== Segment start ==

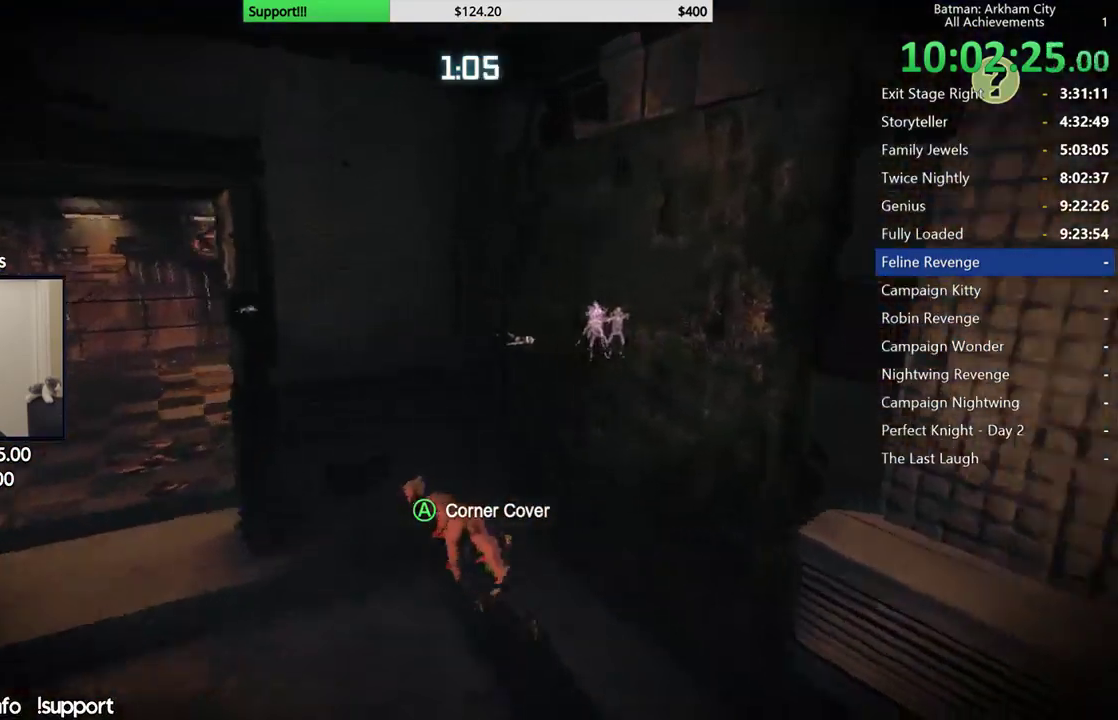
{"buttons": ["R2"], "left_stick": "center", "right_stick": "center", "button_events": []}
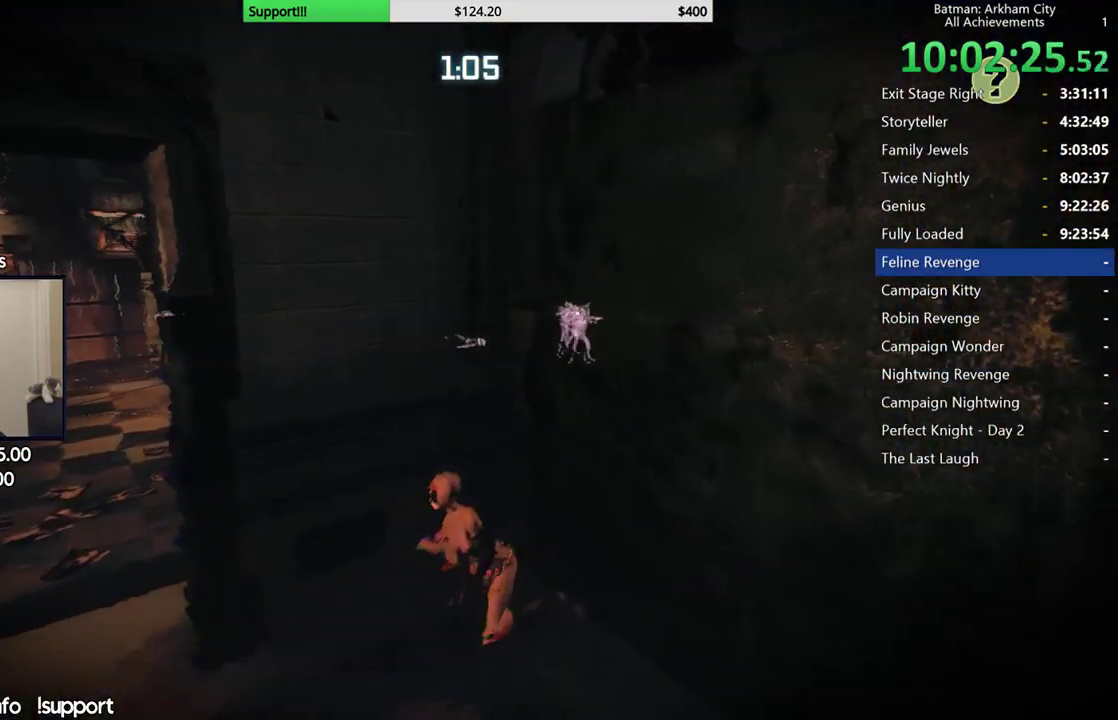
{"buttons": ["R2"], "left_stick": "left", "right_stick": "right", "button_events": []}
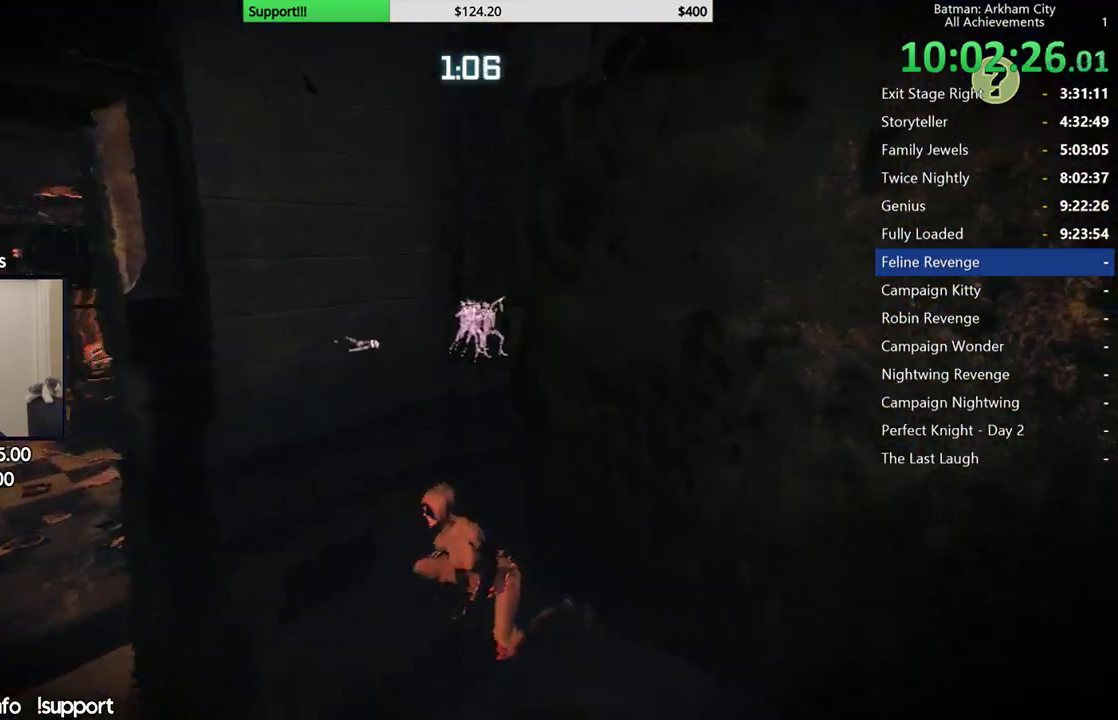
{"buttons": ["R2"], "left_stick": "down-left", "right_stick": "right", "button_events": []}
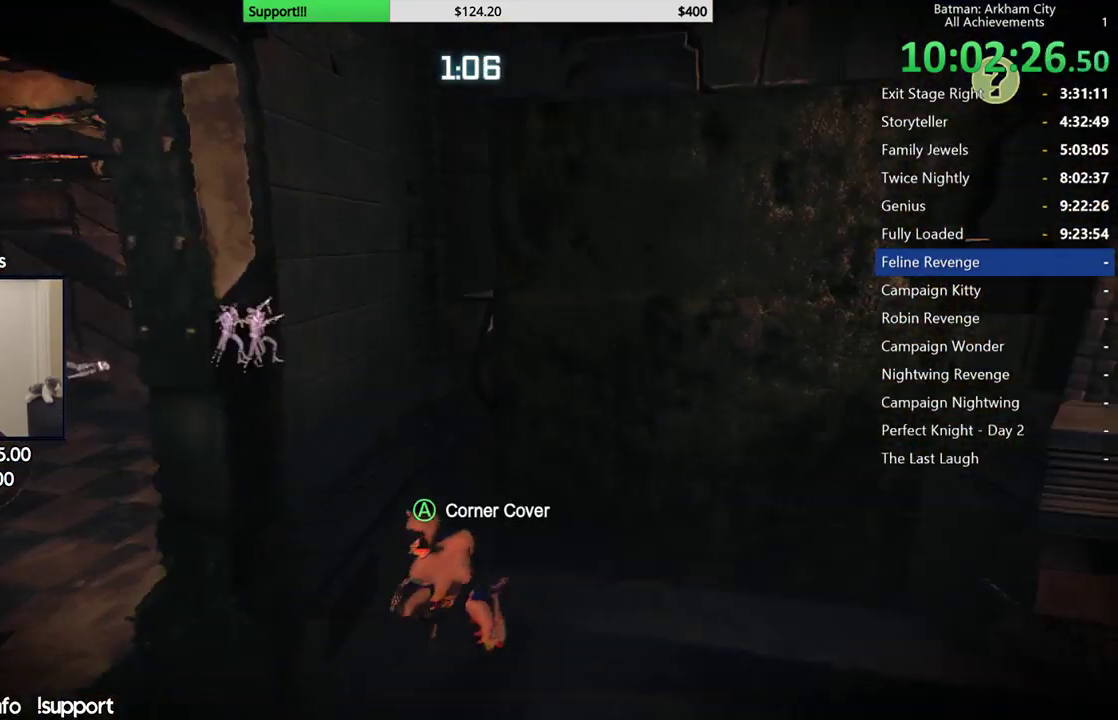
{"buttons": ["R2"], "left_stick": "down-left", "right_stick": "center", "button_events": []}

== Segment end ==

### WHAT YOU WILL DO
Take every line from the data above that holds "down" and copy it out.

### YOUR RESPONSE
{"buttons": ["R2"], "left_stick": "down-left", "right_stick": "right", "button_events": []}
{"buttons": ["R2"], "left_stick": "down-left", "right_stick": "center", "button_events": []}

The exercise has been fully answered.